*引用文*
児童ポルノ・児童買春・児童福祉法・監護者わいせつ・不同意わいせつ・強制わいせつ・青少年条例・不正アクセス禁止法・わいせつ電磁的記録弁護人 奥村徹弁護士の見解(弁護士直通050-5861-8888 sodanokumurabengoshi@gmail.com)

性犯罪・福祉犯(監護者わいせつ罪・強制わいせつ罪・児童ポルノ・児童買春・青少年条例・児童福祉法)の被疑者(犯人側)の弁護を担当しています。専門家向けの情報を発信しています。

佐藤淳検事「実在する児童の裸を撮影した写真を素材として作成したコンピュータグラフィックスの画像データに係る記録媒体を「児童ポルノ」と認定し,児童ポルノ製造罪及び児童ポルノ提供罪の成立を認めた事例(平成28年6月15日東京地裁判決・公刊物未登載)」研修818号

本判決は,平成26年改正前の事案についてのものであるが,実在する児童の裸を撮影した写真を素材として作成したコンピュータグラフィックス(以下「CG」という。)の画像データに係る記録媒体を「児童ポルノ」と認定し,児童ポルノ製造罪及び児童ポルノ提供罪の成立を認めたものであり,今後同種事案の処理の参考になると思われることから,ここに紹介する次第である。

*提供データ*
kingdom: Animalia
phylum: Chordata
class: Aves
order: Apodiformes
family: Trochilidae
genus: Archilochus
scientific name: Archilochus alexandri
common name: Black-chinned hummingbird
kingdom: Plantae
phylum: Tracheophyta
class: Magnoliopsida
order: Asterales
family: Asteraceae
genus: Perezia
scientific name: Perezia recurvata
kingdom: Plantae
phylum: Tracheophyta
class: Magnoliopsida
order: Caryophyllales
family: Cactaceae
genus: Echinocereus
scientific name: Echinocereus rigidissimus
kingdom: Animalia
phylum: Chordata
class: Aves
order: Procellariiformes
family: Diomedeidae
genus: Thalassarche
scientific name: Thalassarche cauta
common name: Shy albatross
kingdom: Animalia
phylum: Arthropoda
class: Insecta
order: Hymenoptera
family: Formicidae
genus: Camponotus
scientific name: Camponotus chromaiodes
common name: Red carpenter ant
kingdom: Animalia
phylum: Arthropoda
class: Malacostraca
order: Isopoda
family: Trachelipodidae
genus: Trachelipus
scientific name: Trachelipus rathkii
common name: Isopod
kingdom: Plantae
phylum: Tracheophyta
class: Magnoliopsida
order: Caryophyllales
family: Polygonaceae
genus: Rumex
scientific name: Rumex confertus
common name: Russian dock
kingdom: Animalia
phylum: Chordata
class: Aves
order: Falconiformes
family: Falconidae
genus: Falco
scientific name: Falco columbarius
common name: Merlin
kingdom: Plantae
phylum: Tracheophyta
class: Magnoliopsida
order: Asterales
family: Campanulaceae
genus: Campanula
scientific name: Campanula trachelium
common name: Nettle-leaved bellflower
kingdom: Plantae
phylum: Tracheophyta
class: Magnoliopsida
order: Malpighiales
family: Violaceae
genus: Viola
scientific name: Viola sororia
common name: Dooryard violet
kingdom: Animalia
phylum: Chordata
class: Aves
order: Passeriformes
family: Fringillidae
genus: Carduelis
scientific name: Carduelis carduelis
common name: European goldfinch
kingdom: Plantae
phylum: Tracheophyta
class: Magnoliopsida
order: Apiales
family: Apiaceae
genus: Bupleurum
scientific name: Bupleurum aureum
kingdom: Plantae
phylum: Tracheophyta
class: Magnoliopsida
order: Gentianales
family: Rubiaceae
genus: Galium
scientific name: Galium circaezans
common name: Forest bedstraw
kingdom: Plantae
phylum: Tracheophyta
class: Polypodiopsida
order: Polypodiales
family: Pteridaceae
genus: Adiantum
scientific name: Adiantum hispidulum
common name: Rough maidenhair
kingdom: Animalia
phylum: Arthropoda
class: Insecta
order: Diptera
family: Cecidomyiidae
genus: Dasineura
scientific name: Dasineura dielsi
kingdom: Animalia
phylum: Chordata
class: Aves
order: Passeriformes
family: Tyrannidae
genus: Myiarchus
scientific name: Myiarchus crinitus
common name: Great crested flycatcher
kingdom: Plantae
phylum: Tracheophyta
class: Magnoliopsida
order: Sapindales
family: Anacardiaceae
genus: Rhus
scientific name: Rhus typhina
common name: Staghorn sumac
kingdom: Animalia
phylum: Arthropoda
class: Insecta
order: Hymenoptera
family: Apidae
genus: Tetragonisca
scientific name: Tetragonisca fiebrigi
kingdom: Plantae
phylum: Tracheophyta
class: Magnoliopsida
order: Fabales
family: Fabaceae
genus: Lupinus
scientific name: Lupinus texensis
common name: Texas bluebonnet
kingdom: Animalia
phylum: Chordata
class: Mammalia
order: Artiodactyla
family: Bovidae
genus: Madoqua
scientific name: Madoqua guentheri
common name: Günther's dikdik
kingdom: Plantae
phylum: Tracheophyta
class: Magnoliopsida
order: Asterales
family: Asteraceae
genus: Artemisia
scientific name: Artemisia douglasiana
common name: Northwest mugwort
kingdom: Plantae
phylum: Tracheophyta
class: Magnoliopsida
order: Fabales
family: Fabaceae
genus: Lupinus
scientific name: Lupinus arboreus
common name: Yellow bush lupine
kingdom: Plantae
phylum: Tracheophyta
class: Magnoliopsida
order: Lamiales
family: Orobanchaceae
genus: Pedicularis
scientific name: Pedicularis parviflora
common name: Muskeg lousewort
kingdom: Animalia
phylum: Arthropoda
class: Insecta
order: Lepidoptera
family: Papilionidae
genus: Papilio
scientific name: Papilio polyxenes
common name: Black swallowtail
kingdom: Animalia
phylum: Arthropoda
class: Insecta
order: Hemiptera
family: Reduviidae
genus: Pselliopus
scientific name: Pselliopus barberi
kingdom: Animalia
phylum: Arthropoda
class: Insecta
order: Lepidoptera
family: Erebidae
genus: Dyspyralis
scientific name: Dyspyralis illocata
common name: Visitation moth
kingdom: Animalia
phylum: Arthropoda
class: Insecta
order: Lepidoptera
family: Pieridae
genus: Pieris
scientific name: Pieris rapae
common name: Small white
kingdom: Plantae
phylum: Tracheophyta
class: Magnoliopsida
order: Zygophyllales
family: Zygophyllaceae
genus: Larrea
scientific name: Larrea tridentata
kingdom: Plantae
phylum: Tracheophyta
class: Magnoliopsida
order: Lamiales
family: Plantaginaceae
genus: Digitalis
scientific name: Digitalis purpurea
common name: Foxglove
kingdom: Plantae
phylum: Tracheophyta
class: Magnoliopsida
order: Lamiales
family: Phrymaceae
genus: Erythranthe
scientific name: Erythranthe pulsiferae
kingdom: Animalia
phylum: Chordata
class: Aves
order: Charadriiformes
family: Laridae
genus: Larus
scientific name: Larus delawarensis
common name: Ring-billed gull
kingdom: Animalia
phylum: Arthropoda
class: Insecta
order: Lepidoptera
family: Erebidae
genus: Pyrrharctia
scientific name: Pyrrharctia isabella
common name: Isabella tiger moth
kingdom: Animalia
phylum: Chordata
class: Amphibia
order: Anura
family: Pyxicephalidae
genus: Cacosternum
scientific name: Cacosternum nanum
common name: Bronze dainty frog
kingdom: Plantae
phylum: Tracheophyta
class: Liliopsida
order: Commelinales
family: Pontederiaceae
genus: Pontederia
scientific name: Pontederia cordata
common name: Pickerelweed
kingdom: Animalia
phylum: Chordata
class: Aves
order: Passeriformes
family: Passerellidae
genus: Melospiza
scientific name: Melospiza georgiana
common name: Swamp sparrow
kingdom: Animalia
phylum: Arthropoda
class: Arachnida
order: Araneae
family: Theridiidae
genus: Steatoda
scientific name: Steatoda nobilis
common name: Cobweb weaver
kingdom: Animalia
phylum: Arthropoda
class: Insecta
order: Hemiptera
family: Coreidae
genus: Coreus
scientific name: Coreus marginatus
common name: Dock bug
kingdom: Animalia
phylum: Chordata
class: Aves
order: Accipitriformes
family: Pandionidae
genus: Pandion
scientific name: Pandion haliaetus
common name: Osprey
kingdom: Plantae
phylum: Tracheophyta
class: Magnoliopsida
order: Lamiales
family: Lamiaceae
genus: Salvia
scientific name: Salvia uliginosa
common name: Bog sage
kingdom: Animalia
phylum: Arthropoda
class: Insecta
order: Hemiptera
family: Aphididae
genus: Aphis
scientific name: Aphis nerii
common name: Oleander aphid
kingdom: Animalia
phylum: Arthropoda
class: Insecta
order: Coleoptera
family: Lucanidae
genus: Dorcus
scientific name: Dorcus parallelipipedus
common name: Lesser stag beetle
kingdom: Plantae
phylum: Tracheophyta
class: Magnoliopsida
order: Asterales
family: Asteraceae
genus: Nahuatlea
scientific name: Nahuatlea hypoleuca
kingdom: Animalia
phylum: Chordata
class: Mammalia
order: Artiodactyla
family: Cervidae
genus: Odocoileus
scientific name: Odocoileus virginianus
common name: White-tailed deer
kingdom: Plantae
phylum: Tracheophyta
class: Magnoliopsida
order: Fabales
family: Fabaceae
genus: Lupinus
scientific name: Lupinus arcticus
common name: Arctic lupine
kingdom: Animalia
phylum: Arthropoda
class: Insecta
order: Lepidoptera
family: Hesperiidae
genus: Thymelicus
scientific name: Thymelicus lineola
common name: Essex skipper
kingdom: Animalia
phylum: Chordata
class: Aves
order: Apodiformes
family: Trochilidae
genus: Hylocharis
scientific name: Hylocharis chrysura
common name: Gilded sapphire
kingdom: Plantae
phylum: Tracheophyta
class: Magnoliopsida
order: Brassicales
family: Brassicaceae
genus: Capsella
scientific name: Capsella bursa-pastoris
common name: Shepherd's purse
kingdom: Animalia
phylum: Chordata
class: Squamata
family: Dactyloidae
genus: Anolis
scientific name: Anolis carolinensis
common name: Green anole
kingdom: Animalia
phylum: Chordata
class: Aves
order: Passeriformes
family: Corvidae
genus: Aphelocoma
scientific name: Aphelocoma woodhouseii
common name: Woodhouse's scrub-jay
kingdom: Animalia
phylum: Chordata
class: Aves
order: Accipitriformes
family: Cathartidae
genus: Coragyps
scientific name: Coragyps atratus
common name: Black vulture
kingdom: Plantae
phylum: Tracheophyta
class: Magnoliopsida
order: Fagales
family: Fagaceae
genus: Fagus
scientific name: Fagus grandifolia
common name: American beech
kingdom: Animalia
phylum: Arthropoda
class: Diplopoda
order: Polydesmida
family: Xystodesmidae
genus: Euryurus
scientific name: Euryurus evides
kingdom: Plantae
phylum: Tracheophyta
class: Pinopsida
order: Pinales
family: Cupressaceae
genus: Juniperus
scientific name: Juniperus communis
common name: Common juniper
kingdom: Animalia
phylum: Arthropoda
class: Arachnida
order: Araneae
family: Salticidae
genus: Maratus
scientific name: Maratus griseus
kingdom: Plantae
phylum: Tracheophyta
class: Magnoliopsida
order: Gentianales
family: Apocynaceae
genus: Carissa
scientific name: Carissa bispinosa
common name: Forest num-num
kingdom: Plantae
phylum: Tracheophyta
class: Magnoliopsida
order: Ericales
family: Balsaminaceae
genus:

*課題の指示*
• A. 引用文で紹介されている判決は、いつ、どの裁判所で言い渡されたものか。
• B. 引用文の「性犯罪・福祉犯」の直後の括弧内に挙げられている項目を、すべて書き出してください。
• C. 引用文の内容を二文でまとめなさい。
データは引用文とは別の資料である。

*最終結果*
• A. 平成28年6月15日に東京地裁で言い渡された判決です。

• B. 監護者わいせつ罪、強制わいせつ罪、児童ポルノ、児童買春、青少年条例、児童福祉法

• C. 書き手は性犯罪・福祉犯の被疑者側の弁護を担当し、専門家向けの情報を発信している。紹介されている平成28年6月15日の東京地裁判決は、実在する児童の裸を撮影した写真を素材に作成したCGの画像データに係る記録媒体を「児童ポルノ」と認定して児童ポルノ製造罪及び児童ポルノ提供罪の成立を認めたもので、今後の同種事案の処理の参考になると思われるとされている。